• mkdir cupp
• cd cupp
• wget http://cupp.gpuified.de/static/cupp_v1_prev.tar.gz
• tar -xzvf cupp_v1_prev.tar.gz
• svn co https://code.sci.utah.edu/svn/people/abe/code/CMake-cuda CMake-cuda
• cp CMake-cuda/CMake/cuda/* CMake/cuda/
• cmake .
• make
• wget http://atlas.atlas.aei.uni-hannover.de/~bema/fstat_on_cuda.tar.gz'

General execution flow (Tim's understanding as of Sept 19, 2008):

• ComputeFStatBatch (new function)
  • Marshall data as arrays: SFTs and related parameters. Might have to create new data structures, but everything is fairly obvious; most things can be flattened, and those things that wouldn't have coalesced memory accesses would be accessed fairly infrequently. Question is: do we marshall on the CPU or make lots of cudaMemcpys to the GPU? Something to look at.
    
  • Allocate data on the GPU, copy from the marshalled (or straight arrays) region
  • For each skypoint in skypoints:
    • Precompute AE coefficients and SSB times. We could in theory do this on the card, but it's a problem because it's so much more to port (XLALBarycenter and such), and if we use streams appropriately it's relatively free to do this on the CPU
    • Copy AE coeffs and SSB times to the GPU
    • Run the kernel. Inside the kernel:
      • Load as many SFTs as desired (a parameter) into shared memory
      • n threads operate on one SFT in parallel (ComputeFaFb). Basically, moves across horizontally and stores result in a partial output buffer.
      • We can keep using the same partial output buffer as an accumulation buffer if we only do one SFT at a time, otherwise we'll have to do an additional reduction. This depends on the number of stacks
      • Mapping is basically one thread per element in the output buffer, one block per stack (if enough stacks) or one block per SFT (and then do an additional reduction at the end). Since there are 2000 elements in the output vector, we'll have to iterate in each thread (so one thread is actually responsible for more than one element).
    • Perform reductions as needed, copy results.

Additional work:

1. Write a stripped-down ComputeFStatFreqBand that calls ComputeFStatBatch
2. Maybe check CFSv2 to see if this can be used there as well
3. Check precision requirements
4. Build a test harness that can call ComputeFStatBatch on a very simple test case

Bruce's cost estimates of a CUDA-enabled cluster

This ignores the practical issue of whether or not we can cram boards into our compute nodes, or carry away the heat.

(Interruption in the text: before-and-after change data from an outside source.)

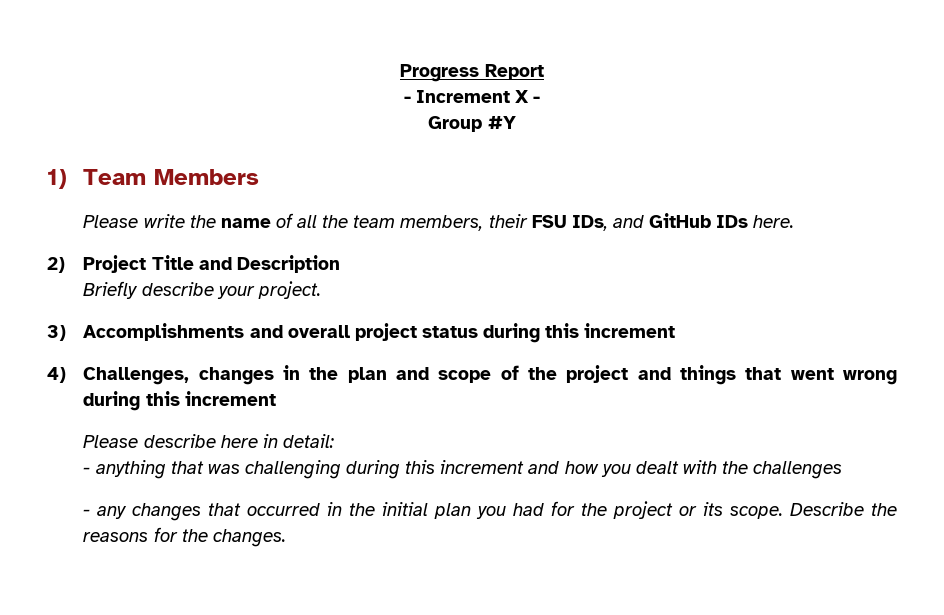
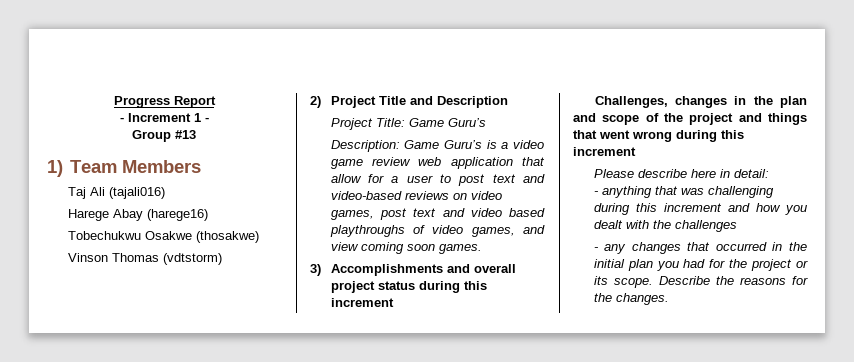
[515,90,530,103] X -> [193,113,201,122] 1
[487,116,516,129] #Y -> [175,130,196,139] #13
[83,213,795,231] Please write the name of all the team members, their FSU IDs, and GitHub IDs here. -> [67,187,165,199] [67,209,208,221] [67,231,259,243] [67,253,222,265] Taj Ali (tajali016) // Harege Abay (harege16) // Tobechukwu Osakwe (thosakwe) // Vinson Thomas (vdtstorm)
[83,281,321,299] Briefly describe your project. -> [330,118,486,130] [330,140,544,152] [330,157,545,169] [330,174,545,186] [330,191,502,200] [330,208,545,220] [329,225,545,237] [330,242,482,254] Project Title: Game Guru’s // Description: Game Guru’s is a video game review web application that allow for a user to post text and video-based reviews on video games, post text and video based playthroughs of video games, and view coming soon games.
[47,367,66,383] 4) -> (394, 302) none

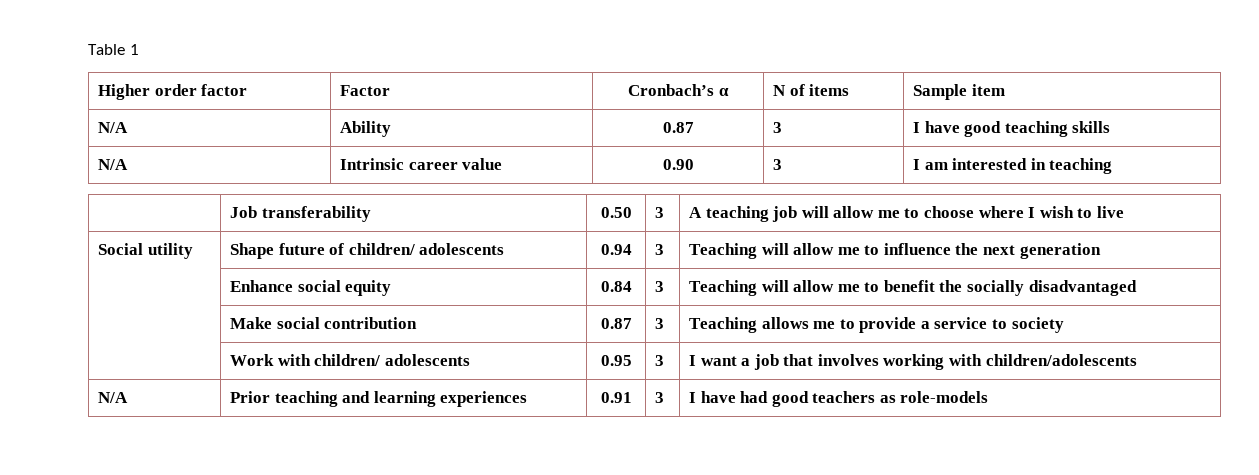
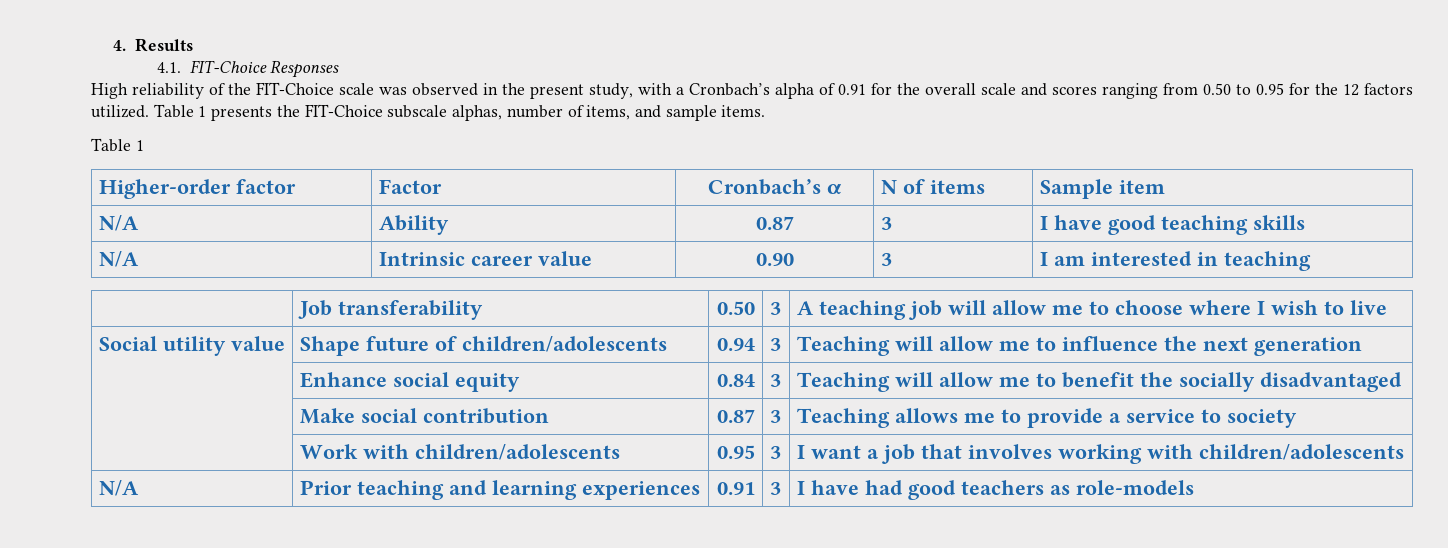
(88, 49) none -> [112,38,193,52] [156,60,340,78] [91,82,1413,99] [91,104,766,121] 4. Results // 4.1. FIT-Choice Responses // High reliability of the FIT-Choice scale was observed in the present study, with a Cronbach’s alpha of 0.91 for the overall scale and scores ranging from 0.50 to 0.95 for the 12 factors utilized. Table 1 presents the FIT-Choice subscale alphas, number of items, and sample items. //
[97,84,197,100] Higher order -> [98,179,231,199] Higher-order
(193, 251) none -> [230,336,285,351] value
[348,243,505,255] children/ adolescents -> [461,336,667,352] children/adolescents
[314,354,470,366] children/ adolescents -> [414,444,620,460] children/adolescents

• Current compute nodes: 800 Euros / 40 Gflops = 20 Euros/Gflop. This ignores the fact that we also get 500 GB of storage and 8 GB of RAM. These are easy to program for and develop on: vanilla C/C++/Matlab.
• NVIDIA C870, cost 1000 Euros/500 Gflops = 2 Euros/Gflop.
• NVIDIA D870, cost 5000 Euros/1000 Gflops = 5 Euros/Gflop
• NVIDIA S870, cost 8000 Euros/2000 Gflops = 4 Euros/Gflop

Ideal would be to purchase relatively inexpensive NVIDIA cards, such as

* NVIDIA GTX 260 (1 GB memory, 500 Gflops) 200 Euros = 0.40 Euros/Gflop.